Type the entries again, word for word.
● ● ●
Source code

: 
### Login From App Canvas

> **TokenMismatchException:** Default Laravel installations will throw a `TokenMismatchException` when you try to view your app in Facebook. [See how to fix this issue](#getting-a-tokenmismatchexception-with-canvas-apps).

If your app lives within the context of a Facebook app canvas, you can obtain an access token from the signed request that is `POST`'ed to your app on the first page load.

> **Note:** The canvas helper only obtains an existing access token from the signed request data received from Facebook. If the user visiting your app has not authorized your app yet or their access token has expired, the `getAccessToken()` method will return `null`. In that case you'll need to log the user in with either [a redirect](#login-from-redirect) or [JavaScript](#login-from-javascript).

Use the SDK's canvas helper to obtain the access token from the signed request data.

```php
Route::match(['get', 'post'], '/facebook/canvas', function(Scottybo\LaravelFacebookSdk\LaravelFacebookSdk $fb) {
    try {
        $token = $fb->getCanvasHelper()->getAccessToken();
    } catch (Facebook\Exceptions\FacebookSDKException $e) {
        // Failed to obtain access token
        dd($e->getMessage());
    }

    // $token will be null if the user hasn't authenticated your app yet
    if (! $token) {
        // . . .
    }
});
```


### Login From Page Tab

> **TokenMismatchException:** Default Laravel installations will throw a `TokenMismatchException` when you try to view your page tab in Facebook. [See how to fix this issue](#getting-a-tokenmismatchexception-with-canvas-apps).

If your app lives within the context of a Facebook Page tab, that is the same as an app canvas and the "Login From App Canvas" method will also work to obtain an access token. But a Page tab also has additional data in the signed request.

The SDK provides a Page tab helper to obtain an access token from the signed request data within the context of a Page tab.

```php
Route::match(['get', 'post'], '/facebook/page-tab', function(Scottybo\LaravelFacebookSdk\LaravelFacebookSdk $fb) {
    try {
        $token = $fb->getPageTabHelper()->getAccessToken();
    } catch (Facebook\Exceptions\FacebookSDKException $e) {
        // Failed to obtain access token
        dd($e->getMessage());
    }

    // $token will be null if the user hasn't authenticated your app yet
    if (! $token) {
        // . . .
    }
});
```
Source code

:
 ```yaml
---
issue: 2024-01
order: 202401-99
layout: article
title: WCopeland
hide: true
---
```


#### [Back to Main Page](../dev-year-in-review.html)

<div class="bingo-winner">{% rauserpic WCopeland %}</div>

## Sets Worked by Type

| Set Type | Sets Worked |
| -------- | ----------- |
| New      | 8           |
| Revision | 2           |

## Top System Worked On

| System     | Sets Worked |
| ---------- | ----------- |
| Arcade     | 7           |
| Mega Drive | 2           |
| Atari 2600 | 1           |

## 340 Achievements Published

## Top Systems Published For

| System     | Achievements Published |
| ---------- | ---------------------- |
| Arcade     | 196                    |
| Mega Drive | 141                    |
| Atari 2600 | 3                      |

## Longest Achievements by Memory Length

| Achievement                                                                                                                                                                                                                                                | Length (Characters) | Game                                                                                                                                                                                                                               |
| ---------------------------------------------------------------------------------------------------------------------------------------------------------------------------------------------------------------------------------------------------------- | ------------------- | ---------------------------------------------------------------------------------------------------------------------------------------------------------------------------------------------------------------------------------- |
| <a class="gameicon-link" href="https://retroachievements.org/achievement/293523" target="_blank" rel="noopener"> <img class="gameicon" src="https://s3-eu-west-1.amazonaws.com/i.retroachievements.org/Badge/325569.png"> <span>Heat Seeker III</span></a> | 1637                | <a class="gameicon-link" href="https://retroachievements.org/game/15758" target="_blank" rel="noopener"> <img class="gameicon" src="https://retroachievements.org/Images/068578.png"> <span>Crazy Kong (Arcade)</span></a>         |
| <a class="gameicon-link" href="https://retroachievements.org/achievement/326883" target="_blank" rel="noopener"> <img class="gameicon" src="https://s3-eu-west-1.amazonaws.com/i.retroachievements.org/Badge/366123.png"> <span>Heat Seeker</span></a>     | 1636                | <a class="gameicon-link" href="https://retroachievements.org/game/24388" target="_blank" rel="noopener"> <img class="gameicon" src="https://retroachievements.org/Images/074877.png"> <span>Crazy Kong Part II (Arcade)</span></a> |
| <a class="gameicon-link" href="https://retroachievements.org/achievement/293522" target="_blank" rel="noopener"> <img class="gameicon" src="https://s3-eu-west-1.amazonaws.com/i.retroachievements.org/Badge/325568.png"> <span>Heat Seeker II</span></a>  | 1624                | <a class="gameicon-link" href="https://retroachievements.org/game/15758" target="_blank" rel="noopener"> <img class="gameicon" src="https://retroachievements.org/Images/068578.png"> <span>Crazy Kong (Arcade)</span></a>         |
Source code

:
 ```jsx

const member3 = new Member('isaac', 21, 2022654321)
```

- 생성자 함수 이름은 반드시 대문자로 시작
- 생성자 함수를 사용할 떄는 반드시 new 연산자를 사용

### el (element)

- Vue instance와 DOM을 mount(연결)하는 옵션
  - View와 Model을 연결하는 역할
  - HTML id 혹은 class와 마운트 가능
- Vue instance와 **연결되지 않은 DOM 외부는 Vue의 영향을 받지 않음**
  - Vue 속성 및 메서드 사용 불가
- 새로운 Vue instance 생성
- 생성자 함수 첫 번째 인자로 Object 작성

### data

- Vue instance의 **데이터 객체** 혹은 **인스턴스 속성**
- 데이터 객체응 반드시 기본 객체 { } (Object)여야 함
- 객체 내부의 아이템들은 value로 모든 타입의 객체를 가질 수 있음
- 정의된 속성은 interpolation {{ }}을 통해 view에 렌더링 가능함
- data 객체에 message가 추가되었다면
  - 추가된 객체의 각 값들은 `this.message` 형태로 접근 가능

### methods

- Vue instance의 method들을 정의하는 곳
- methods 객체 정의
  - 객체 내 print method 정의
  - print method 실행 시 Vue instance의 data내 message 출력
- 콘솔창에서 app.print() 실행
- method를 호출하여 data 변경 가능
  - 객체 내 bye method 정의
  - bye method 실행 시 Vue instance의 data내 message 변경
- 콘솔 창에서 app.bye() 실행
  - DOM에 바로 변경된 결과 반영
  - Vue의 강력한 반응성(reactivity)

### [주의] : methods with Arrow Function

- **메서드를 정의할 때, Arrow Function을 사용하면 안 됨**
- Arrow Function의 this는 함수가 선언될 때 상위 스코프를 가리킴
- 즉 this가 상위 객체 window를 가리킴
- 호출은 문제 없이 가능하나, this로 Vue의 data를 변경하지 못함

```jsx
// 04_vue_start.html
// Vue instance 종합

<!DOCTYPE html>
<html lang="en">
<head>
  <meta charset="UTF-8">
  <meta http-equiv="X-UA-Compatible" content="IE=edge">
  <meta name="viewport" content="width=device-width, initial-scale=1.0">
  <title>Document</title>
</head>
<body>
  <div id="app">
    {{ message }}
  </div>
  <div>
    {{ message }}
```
● ● ●
FINISHED EXERCISE:
Source code

: 
### Login From App Canvas

> **TokenMismatchException:** Default Laravel installations will throw a `TokenMismatchException` when you try to view your app in Facebook. [See how to fix this issue](#getting-a-tokenmismatchexception-with-canvas-apps).

If your app lives within the context of a Facebook app canvas, you can obtain an access token from the signed request that is `POST`'ed to your app on the first page load.

> **Note:** The canvas helper only obtains an existing access token from the signed request data received from Facebook. If the user visiting your app has not authorized your app yet or their access token has expired, the `getAccessToken()` method will return `null`. In that case you'll need to log the user in with either [a redirect](#login-from-redirect) or [JavaScript](#login-from-javascript).

Use the SDK's canvas helper to obtain the access token from the signed request data.

```php
Route::match(['get', 'post'], '/facebook/canvas', function(Scottybo\LaravelFacebookSdk\LaravelFacebookSdk $fb) {
    try {
        $token = $fb->getCanvasHelper()->getAccessToken();
    } catch (Facebook\Exceptions\FacebookSDKException $e) {
        // Failed to obtain access token
        dd($e->getMessage());
    }

    // $token will be null if the user hasn't authenticated your app yet
    if (! $token) {
        // . . .
    }
});
```


### Login From Page Tab

> **TokenMismatchException:** Default Laravel installations will throw a `TokenMismatchException` when you try to view your page tab in Facebook. [See how to fix this issue](#getting-a-tokenmismatchexception-with-canvas-apps).

If your app lives within the context of a Facebook Page tab, that is the same as an app canvas and the "Login From App Canvas" method will also work to obtain an access token. But a Page tab also has additional data in the signed request.

The SDK provides a Page tab helper to obtain an access token from the signed request data within the context of a Page tab.

```php
Route::match(['get', 'post'], '/facebook/page-tab', function(Scottybo\LaravelFacebookSdk\LaravelFacebookSdk $fb) {
    try {
        $token = $fb->getPageTabHelper()->getAccessToken();
    } catch (Facebook\Exceptions\FacebookSDKException $e) {
        // Failed to obtain access token
        dd($e->getMessage());
    }

    // $token will be null if the user hasn't authenticated your app yet
    if (! $token) {
        // . . .
    }
});
```
Source code

:
 ```yaml
---
issue: 2024-01
order: 202401-99
layout: article
title: WCopeland
hide: true
---
```


#### [Back to Main Page](../dev-year-in-review.html)

<div class="bingo-winner">{% rauserpic WCopeland %}</div>

## Sets Worked by Type

| Set Type | Sets Worked |
| -------- | ----------- |
| New      | 8           |
| Revision | 2           |

## Top System Worked On

| System     | Sets Worked |
| ---------- | ----------- |
| Arcade     | 7           |
| Mega Drive | 2           |
| Atari 2600 | 1           |

## 340 Achievements Published

## Top Systems Published For

| System     | Achievements Published |
| ---------- | ---------------------- |
| Arcade     | 196                    |
| Mega Drive | 141                    |
| Atari 2600 | 3                      |

## Longest Achievements by Memory Length

| Achievement                                                                                                                                                                                                                                                | Length (Characters) | Game                                                                                                                                                                                                                               |
| ---------------------------------------------------------------------------------------------------------------------------------------------------------------------------------------------------------------------------------------------------------- | ------------------- | ---------------------------------------------------------------------------------------------------------------------------------------------------------------------------------------------------------------------------------- |
| <a class="gameicon-link" href="https://retroachievements.org/achievement/293523" target="_blank" rel="noopener"> <img class="gameicon" src="https://s3-eu-west-1.amazonaws.com/i.retroachievements.org/Badge/325569.png"> <span>Heat Seeker III</span></a> | 1637                | <a class="gameicon-link" href="https://retroachievements.org/game/15758" target="_blank" rel="noopener"> <img class="gameicon" src="https://retroachievements.org/Images/068578.png"> <span>Crazy Kong (Arcade)</span></a>         |
| <a class="gameicon-link" href="https://retroachievements.org/achievement/326883" target="_blank" rel="noopener"> <img class="gameicon" src="https://s3-eu-west-1.amazonaws.com/i.retroachievements.org/Badge/366123.png"> <span>Heat Seeker</span></a>     | 1636                | <a class="gameicon-link" href="https://retroachievements.org/game/24388" target="_blank" rel="noopener"> <img class="gameicon" src="https://retroachievements.org/Images/074877.png"> <span>Crazy Kong Part II (Arcade)</span></a> |
| <a class="gameicon-link" href="https://retroachievements.org/achievement/293522" target="_blank" rel="noopener"> <img class="gameicon" src="https://s3-eu-west-1.amazonaws.com/i.retroachievements.org/Badge/325568.png"> <span>Heat Seeker II</span></a>  | 1624                | <a class="gameicon-link" href="https://retroachievements.org/game/15758" target="_blank" rel="noopener"> <img class="gameicon" src="https://retroachievements.org/Images/068578.png"> <span>Crazy Kong (Arcade)</span></a>         |
Source code

:
 ```jsx

const member3 = new Member('isaac', 21, 2022654321)
```

- 생성자 함수 이름은 반드시 대문자로 시작
- 생성자 함수를 사용할 떄는 반드시 new 연산자를 사용

### el (element)

- Vue instance와 DOM을 mount(연결)하는 옵션
  - View와 Model을 연결하는 역할
  - HTML id 혹은 class와 마운트 가능
- Vue instance와 **연결되지 않은 DOM 외부는 Vue의 영향을 받지 않음**
  - Vue 속성 및 메서드 사용 불가
- 새로운 Vue instance 생성
- 생성자 함수 첫 번째 인자로 Object 작성

### data

- Vue instance의 **데이터 객체** 혹은 **인스턴스 속성**
- 데이터 객체응 반드시 기본 객체 { } (Object)여야 함
- 객체 내부의 아이템들은 value로 모든 타입의 객체를 가질 수 있음
- 정의된 속성은 interpolation {{ }}을 통해 view에 렌더링 가능함
- data 객체에 message가 추가되었다면
  - 추가된 객체의 각 값들은 `this.message` 형태로 접근 가능

### methods

- Vue instance의 method들을 정의하는 곳
- methods 객체 정의
  - 객체 내 print method 정의
  - print method 실행 시 Vue instance의 data내 message 출력
- 콘솔창에서 app.print() 실행
- method를 호출하여 data 변경 가능
  - 객체 내 bye method 정의
  - bye method 실행 시 Vue instance의 data내 message 변경
- 콘솔 창에서 app.bye() 실행
  - DOM에 바로 변경된 결과 반영
  - Vue의 강력한 반응성(reactivity)

### [주의] : methods with Arrow Function

- **메서드를 정의할 때, Arrow Function을 사용하면 안 됨**
- Arrow Function의 this는 함수가 선언될 때 상위 스코프를 가리킴
- 즉 this가 상위 객체 window를 가리킴
- 호출은 문제 없이 가능하나, this로 Vue의 data를 변경하지 못함

```jsx
// 04_vue_start.html
// Vue instance 종합

<!DOCTYPE html>
<html lang="en">
<head>
  <meta charset="UTF-8">
  <meta http-equiv="X-UA-Compatible" content="IE=edge">
  <meta name="viewport" content="width=device-width, initial-scale=1.0">
  <title>Document</title>
</head>
<body>
  <div id="app">
    {{ message }}
  </div>
  <div>
    {{ message }}
```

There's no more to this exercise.